Display the top 20 patterns

[21]:

for pattern in patterns[:20]: print(pattern)
(31322, ['mean_power: medium'])
(31322, ['mean_power: medium', 'peak_power: high'])
(31322, ['mean_power: medium', 'peak_power: high', 'trough_power: low'])
(25850, ['mean_power: medium', 'peak_power: high', 'trough_power: low', 'variance_power: high'])
(25850, ['mean_power: medium', 'peak_power: high', 'trough_power: low', 'variance_power: high', 'spikeness_power: medium'])
(31322, ['mean_power: medium', 'peak_power: high', 'trough_power: low', 'spikeness_power: medium'])
(5472, ['mean_power: medium', 'peak_power: high', 'trough_power: low', 'variance_power: medium'])
(5472, ['mean_power: medium', 'peak_power: high', 'trough_power: low', 'variance_power: medium', 'spikeness_power: medium'])
(25850, ['mean_power: medium', 'peak_power: high', 'variance_power: high'])
(25850, ['mean_power: medium', 'peak_power: high', 'variance_power: high', 'spikeness_power: medium'])
(31322, ['mean_power: medium', 'peak_power: high', 'spikeness_power: medium'])
(5472, ['mean_power: medium', 'peak_power: high', 'variance_power: medium'])
(5472, ['mean_power: medium', 'peak_power: high', 'variance_power: medium', 'spikeness_power: medium'])
(31322, ['mean_power: medium', 'trough_power: low'])
(25850, ['mean_power: medium', 'trough_power: low', 'variance_power: high'])
(25850, ['mean_power: medium', 'trough_power: low', 'variance_power: high', 'spikeness_power: medium'])
(31322, ['mean_power: medium', 'trough_power: low', 'spikeness_power: medium'])
(5472, ['mean_power: medium', 'trough_power: low', 'variance_power: medium'])
(5472, ['mean_power: medium', 'trough_power: low', 'variance_power: medium', 'spikeness_power: medium'])
(25850, ['mean_power: medium', 'variance_power: high'])

Results and Analysis#

Association Rule Results

  • Association rules reveal which feature categories often occur together or imply each other.
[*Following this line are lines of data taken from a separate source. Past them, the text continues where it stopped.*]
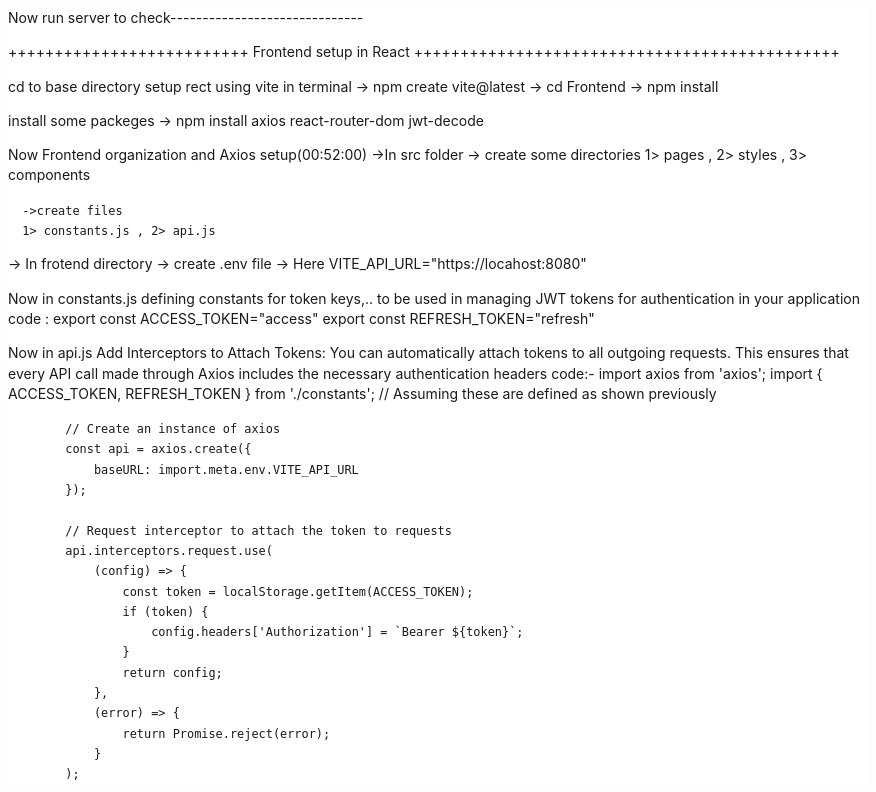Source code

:Now run server to check------------------------------


++++++++++++++++++++++++++     Frontend setup in React      ++++++++++++++++++++++++++++++++++++++++++++++

cd to base directory
setup rect using vite
in terminal 
    -> npm create vite@latest
    -> cd Frontend
    -> npm install

install some packeges
     -> npm install axios react-router-dom jwt-decode

    

Now Frontend organization and Axios setup(00:52:00)
->In src folder
      -> create some directories
      1> pages , 2> styles , 3> components
      
      ->create files
      1> constants.js , 2> api.js 

-> In frotend directory 
        -> create .env file
              -> Here
               VITE_API_URL="https://locahost:8080"


Now in constants.js
   defining constants for token keys,.. to be used in managing JWT tokens for authentication in your application
   code :
            export const  ACCESS_TOKEN="access"
            export const REFRESH_TOKEN="refresh"

Now in api.js
    Add Interceptors to Attach Tokens: You can automatically attach tokens to all outgoing requests. This ensures that every API call made through Axios includes the necessary authentication headers
        code:-
            import axios from 'axios';
            import { ACCESS_TOKEN, REFRESH_TOKEN } from './constants'; // Assuming these are defined as shown previously

            // Create an instance of axios
            const api = axios.create({
                baseURL: import.meta.env.VITE_API_URL
            });

            // Request interceptor to attach the token to requests
            api.interceptors.request.use(
                (config) => {
                    const token = localStorage.getItem(ACCESS_TOKEN);
                    if (token) {
                        config.headers['Authorization'] = `Bearer ${token}`;
                    }
                    return config;
                },
                (error) => {
                    return Promise.reject(error);
                }
            );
  • Key metrics such as support, confidence, and lift are used to evaluate the rules.

Sequential Pattern Results

  • Sequential patterns show the most common sequences among feature categories, helping to identify temporal dependencies and trends.

Conclusion#

  1. Association Rules:

  • Apriori successfully identified frequent itemsets and meaningful rules.

  • The rules provide insights into co-occurring feature behaviors.

  1. Sequential Patterns:

  • PrefixSpan uncovered frequent temporal patterns, which can be leveraged to understand the sequence of events in the data.

This approach demonstrates the power of feature engineering and pattern discovery for time-series data.